The learner will listen for events on the event channel and when it receives an event it will enqueue the example for reconciliation. The updates channel will be used to notify InMemoryDB that it needs to load/reload an example.

For actual implementation we can simplify Learning.reconcileExamples and Learning.reconcileEmbeddings since we can eliminate the need to iterate over the entire database.

Connecting to the Analyzer

The analyzer needs to emit events when there is a block to be added. We can change the signature of the run function to be

func (a *Analyzer) Run(ctx context.Context, notifier func(string)error ) error

The notifier function will be called whenever there is a block to be added. Using a function means the Analyzer doesn’t have to worry about the underlying implementation (e.g. channel, workqueue, etc.).

Backfilling

We can support backfilling by adding a Backfill method to Learner which will iterate over the blocks database. This is useful if we need to reprocess some blocks because of a bug or because of an error.

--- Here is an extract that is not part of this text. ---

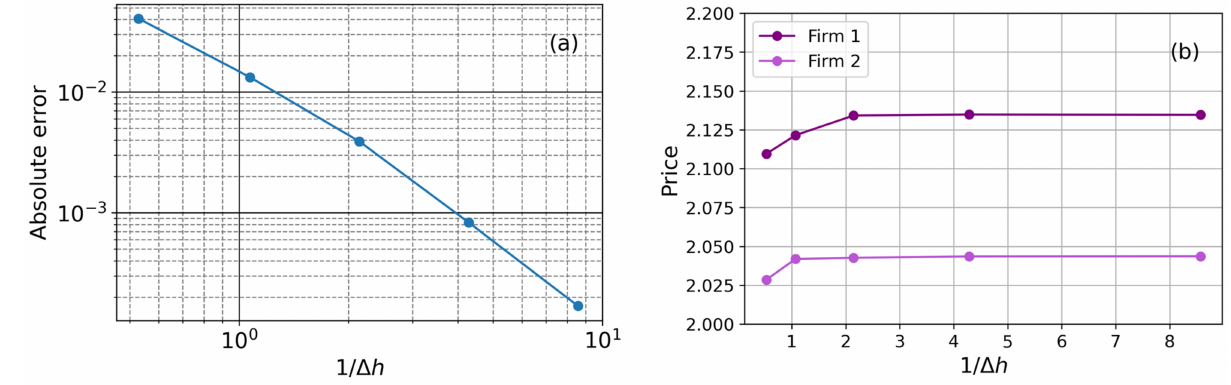
Figure 2. Convergence with mesh size. ( a ) Absolute error of price vector; ( b ) prices of two firms. The comparison of the convergence rate between a Barzilai–Borwein adaptive step and a constant step, as well as the convergence rate of the iterative method by using different meshes, is shown in Figure 3. The rate of convergence of the Barzilai–Borwein method significantly exceeds the usage of a constant step. One can see that the usage of a larger constant step with a coarse mesh forces the iterative algorithm to oscillate around the solution (Figure 3a), η = 1 or η = 0.5. These oscillations result from the non-smooth demand function, which leads to jumps in the computation of its derivative with respect to price. The smoothness of the demand function was improved by refining the mesh (Figure 3b).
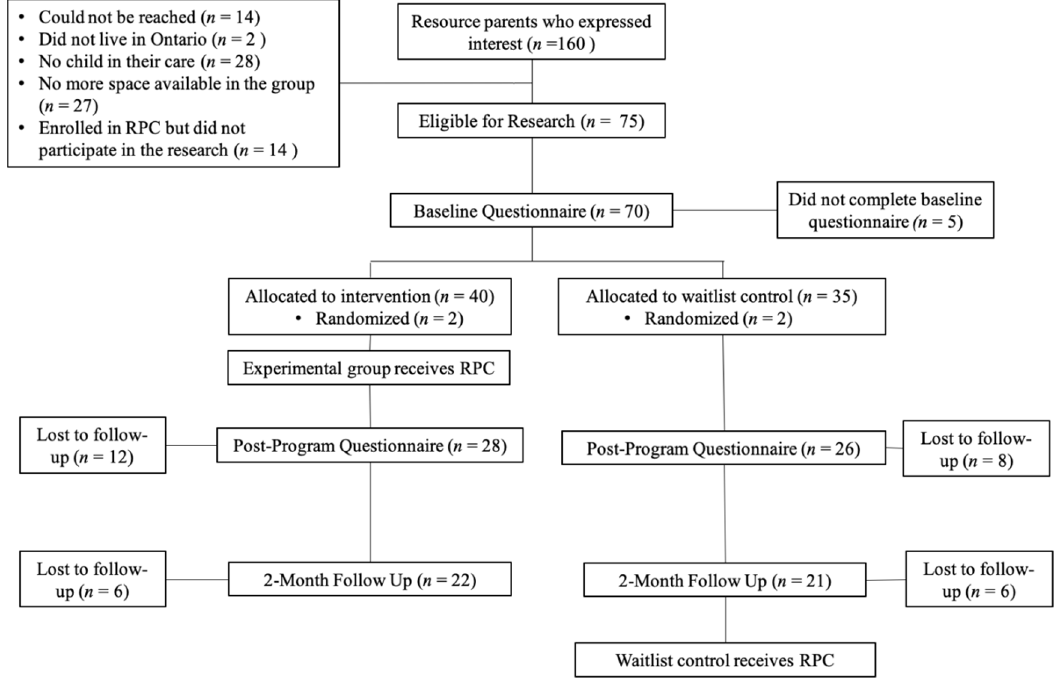
Figure 1. Flow Chart of the Study’s Progress, Including Recruitment, Participation, and Attrition.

func (l *Learner) Backfill(ctx context.Context, startTime time.time) error

We can use startTime to filter down the blocks that get reprocessed. Only those blocks that were modified after start time will get reprocessed.

InMemoryDB

We’d like to update InMemoryDB whenever an example is added or updated. We can use the updates channel to notify InMemoryDB that it needs to load/reload an example.

Internally InMemoryDB uses a matrix and an array to store the data

  • embeddings stores the embeddings for the examples in a num_examples x num_features.
  • embeddings[i, :] is the embedding for examples[i]

We’ll need to add a map from example ID to the row in the embeddings matrix map[string]int. We’ll also need to protect the data with a mutex to make it thread safe.